(Dataset entries)

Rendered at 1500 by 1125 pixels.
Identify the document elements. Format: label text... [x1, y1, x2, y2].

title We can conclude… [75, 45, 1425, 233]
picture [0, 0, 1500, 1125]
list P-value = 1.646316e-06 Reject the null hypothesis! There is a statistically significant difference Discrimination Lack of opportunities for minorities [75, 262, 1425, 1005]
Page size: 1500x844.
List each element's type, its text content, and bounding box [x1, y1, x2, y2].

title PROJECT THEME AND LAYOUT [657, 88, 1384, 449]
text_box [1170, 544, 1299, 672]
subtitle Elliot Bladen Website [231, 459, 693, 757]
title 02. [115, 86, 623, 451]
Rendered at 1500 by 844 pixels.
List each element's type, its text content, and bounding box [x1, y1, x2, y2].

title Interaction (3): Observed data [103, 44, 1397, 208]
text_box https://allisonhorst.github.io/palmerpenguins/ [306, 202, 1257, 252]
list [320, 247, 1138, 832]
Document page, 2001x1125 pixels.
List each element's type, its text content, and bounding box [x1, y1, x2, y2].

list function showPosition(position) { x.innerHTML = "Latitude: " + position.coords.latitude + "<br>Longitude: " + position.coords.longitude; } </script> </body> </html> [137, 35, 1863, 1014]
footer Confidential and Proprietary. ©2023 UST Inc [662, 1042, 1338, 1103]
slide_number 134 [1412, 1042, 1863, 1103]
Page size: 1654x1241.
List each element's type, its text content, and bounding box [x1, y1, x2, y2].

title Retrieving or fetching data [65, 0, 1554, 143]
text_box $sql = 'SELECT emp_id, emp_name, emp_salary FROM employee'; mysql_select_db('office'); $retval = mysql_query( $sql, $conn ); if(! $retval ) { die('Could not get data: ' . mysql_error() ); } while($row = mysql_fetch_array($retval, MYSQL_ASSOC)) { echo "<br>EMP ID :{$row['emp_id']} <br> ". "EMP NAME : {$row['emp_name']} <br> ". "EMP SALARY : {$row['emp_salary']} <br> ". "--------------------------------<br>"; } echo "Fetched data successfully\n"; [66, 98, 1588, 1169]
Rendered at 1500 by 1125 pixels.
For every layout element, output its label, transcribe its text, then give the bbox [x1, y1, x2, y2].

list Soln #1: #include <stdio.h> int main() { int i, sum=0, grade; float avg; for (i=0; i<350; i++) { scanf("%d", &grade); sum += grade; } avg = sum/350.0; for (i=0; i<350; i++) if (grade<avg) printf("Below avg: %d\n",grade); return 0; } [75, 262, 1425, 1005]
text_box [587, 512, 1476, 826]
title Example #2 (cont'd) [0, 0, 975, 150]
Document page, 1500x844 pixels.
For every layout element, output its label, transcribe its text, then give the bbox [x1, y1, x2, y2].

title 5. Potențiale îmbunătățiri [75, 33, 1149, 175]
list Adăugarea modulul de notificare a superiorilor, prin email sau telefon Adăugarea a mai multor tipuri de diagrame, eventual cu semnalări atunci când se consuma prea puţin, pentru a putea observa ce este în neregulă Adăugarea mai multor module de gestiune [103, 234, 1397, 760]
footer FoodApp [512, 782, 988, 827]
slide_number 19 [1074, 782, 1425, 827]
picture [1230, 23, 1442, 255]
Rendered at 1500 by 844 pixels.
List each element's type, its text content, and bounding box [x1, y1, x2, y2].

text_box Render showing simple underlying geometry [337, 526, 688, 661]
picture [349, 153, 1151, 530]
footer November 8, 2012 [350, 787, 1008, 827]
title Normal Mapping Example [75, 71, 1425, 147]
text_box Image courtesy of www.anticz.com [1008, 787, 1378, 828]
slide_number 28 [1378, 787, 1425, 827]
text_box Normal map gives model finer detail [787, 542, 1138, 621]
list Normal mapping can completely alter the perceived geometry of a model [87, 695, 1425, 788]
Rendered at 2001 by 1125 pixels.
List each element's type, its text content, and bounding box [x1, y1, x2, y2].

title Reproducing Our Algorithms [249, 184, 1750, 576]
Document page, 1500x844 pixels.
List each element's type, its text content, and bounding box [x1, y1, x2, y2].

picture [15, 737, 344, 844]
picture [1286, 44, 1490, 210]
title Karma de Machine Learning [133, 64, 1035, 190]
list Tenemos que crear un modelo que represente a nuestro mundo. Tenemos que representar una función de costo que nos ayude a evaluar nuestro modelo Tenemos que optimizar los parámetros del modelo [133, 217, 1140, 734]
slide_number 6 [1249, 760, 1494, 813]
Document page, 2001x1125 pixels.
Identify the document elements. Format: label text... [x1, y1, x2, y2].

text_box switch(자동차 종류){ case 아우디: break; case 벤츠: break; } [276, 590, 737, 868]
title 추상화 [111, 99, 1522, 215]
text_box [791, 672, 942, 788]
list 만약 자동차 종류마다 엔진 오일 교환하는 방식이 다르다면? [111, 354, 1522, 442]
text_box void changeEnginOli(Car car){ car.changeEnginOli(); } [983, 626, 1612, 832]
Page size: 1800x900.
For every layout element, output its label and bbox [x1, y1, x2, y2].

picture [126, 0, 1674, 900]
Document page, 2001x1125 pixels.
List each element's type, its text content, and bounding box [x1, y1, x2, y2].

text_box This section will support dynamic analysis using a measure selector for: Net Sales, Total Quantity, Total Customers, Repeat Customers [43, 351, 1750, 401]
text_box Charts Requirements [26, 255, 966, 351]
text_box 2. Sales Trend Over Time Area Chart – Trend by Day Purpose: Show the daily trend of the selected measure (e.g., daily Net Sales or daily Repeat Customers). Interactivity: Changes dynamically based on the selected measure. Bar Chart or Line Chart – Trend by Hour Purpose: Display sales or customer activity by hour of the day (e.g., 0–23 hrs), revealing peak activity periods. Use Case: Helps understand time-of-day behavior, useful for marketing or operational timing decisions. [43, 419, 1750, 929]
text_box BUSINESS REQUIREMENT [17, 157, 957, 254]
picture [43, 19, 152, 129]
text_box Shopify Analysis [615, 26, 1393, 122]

Exercise goal:
Nothing should be omitted or altered. Retype the records exactly.

Output of the exercise:
Rendered at 1500 by 1125 pixels.
Identify the document elements. Format: label text... [x1, y1, x2, y2].

title We can conclude… [75, 45, 1425, 233]
picture [0, 0, 1500, 1125]
list P-value = 1.646316e-06 Reject the null hypothesis! There is a statistically significant difference Discrimination Lack of opportunities for minorities [75, 262, 1425, 1005]
Page size: 1500x844.
List each element's type, its text content, and bounding box [x1, y1, x2, y2].

title PROJECT THEME AND LAYOUT [657, 88, 1384, 449]
text_box [1170, 544, 1299, 672]
subtitle Elliot Bladen Website [231, 459, 693, 757]
title 02. [115, 86, 623, 451]
Rendered at 1500 by 844 pixels.
List each element's type, its text content, and bounding box [x1, y1, x2, y2].

title Interaction (3): Observed data [103, 44, 1397, 208]
text_box https://allisonhorst.github.io/palmerpenguins/ [306, 202, 1257, 252]
list [320, 247, 1138, 832]
Document page, 2001x1125 pixels.
List each element's type, its text content, and bounding box [x1, y1, x2, y2].

list function showPosition(position) { x.innerHTML = "Latitude: " + position.coords.latitude + "<br>Longitude: " + position.coords.longitude; } </script> </body> </html> [137, 35, 1863, 1014]
footer Confidential and Proprietary. ©2023 UST Inc [662, 1042, 1338, 1103]
slide_number 134 [1412, 1042, 1863, 1103]
Page size: 1654x1241.
List each element's type, its text content, and bounding box [x1, y1, x2, y2].

title Retrieving or fetching data [65, 0, 1554, 143]
text_box $sql = 'SELECT emp_id, emp_name, emp_salary FROM employee'; mysql_select_db('office'); $retval = mysql_query( $sql, $conn ); if(! $retval ) { die('Could not get data: ' . mysql_error() ); } while($row = mysql_fetch_array($retval, MYSQL_ASSOC)) { echo "<br>EMP ID :{$row['emp_id']} <br> ". "EMP NAME : {$row['emp_name']} <br> ". "EMP SALARY : {$row['emp_salary']} <br> ". "--------------------------------<br>"; } echo "Fetched data successfully\n"; [66, 98, 1588, 1169]
Rendered at 1500 by 1125 pixels.
For every layout element, output its label, transcribe its text, then give the bbox [x1, y1, x2, y2].

list Soln #1: #include <stdio.h> int main() { int i, sum=0, grade; float avg; for (i=0; i<350; i++) { scanf("%d", &grade); sum += grade; } avg = sum/350.0; for (i=0; i<350; i++) if (grade<avg) printf("Below avg: %d\n",grade); return 0; } [75, 262, 1425, 1005]
text_box [587, 512, 1476, 826]
title Example #2 (cont'd) [0, 0, 975, 150]
Document page, 1500x844 pixels.
For every layout element, output its label, transcribe its text, then give the bbox [x1, y1, x2, y2].

title 5. Potențiale îmbunătățiri [75, 33, 1149, 175]
list Adăugarea modulul de notificare a superiorilor, prin email sau telefon Adăugarea a mai multor tipuri de diagrame, eventual cu semnalări atunci când se consuma prea puţin, pentru a putea observa ce este în neregulă Adăugarea mai multor module de gestiune [103, 234, 1397, 760]
footer FoodApp [512, 782, 988, 827]
slide_number 19 [1074, 782, 1425, 827]
picture [1230, 23, 1442, 255]
Rendered at 1500 by 844 pixels.
List each element's type, its text content, and bounding box [x1, y1, x2, y2].

text_box Render showing simple underlying geometry [337, 526, 688, 661]
picture [349, 153, 1151, 530]
footer November 8, 2012 [350, 787, 1008, 827]
title Normal Mapping Example [75, 71, 1425, 147]
text_box Image courtesy of www.anticz.com [1008, 787, 1378, 828]
slide_number 28 [1378, 787, 1425, 827]
text_box Normal map gives model finer detail [787, 542, 1138, 621]
list Normal mapping can completely alter the perceived geometry of a model [87, 695, 1425, 788]
Rendered at 2001 by 1125 pixels.
List each element's type, its text content, and bounding box [x1, y1, x2, y2].

title Reproducing Our Algorithms [249, 184, 1750, 576]
Document page, 1500x844 pixels.
List each element's type, its text content, and bounding box [x1, y1, x2, y2].

picture [15, 737, 344, 844]
picture [1286, 44, 1490, 210]
title Karma de Machine Learning [133, 64, 1035, 190]
list Tenemos que crear un modelo que represente a nuestro mundo. Tenemos que representar una función de costo que nos ayude a evaluar nuestro modelo Tenemos que optimizar los parámetros del modelo [133, 217, 1140, 734]
slide_number 6 [1249, 760, 1494, 813]
Document page, 2001x1125 pixels.
Identify the document elements. Format: label text... [x1, y1, x2, y2].

text_box switch(자동차 종류){ case 아우디: break; case 벤츠: break; } [276, 590, 737, 868]
title 추상화 [111, 99, 1522, 215]
text_box [791, 672, 942, 788]
list 만약 자동차 종류마다 엔진 오일 교환하는 방식이 다르다면? [111, 354, 1522, 442]
text_box void changeEnginOli(Car car){ car.changeEnginOli(); } [983, 626, 1612, 832]
Page size: 1800x900.
For every layout element, output its label and bbox [x1, y1, x2, y2].

picture [126, 0, 1674, 900]
Document page, 2001x1125 pixels.
List each element's type, its text content, and bounding box [x1, y1, x2, y2].

text_box This section will support dynamic analysis using a measure selector for: Net Sales, Total Quantity, Total Customers, Repeat Customers [43, 351, 1750, 401]
text_box Charts Requirements [26, 255, 966, 351]
text_box 2. Sales Trend Over Time Area Chart – Trend by Day Purpose: Show the daily trend of the selected measure (e.g., daily Net Sales or daily Repeat Customers). Interactivity: Changes dynamically based on the selected measure. Bar Chart or Line Chart – Trend by Hour Purpose: Display sales or customer activity by hour of the day (e.g., 0–23 hrs), revealing peak activity periods. Use Case: Helps understand time-of-day behavior, useful for marketing or operational timing decisions. [43, 419, 1750, 929]
text_box BUSINESS REQUIREMENT [17, 157, 957, 254]
picture [43, 19, 152, 129]
text_box Shopify Analysis [615, 26, 1393, 122]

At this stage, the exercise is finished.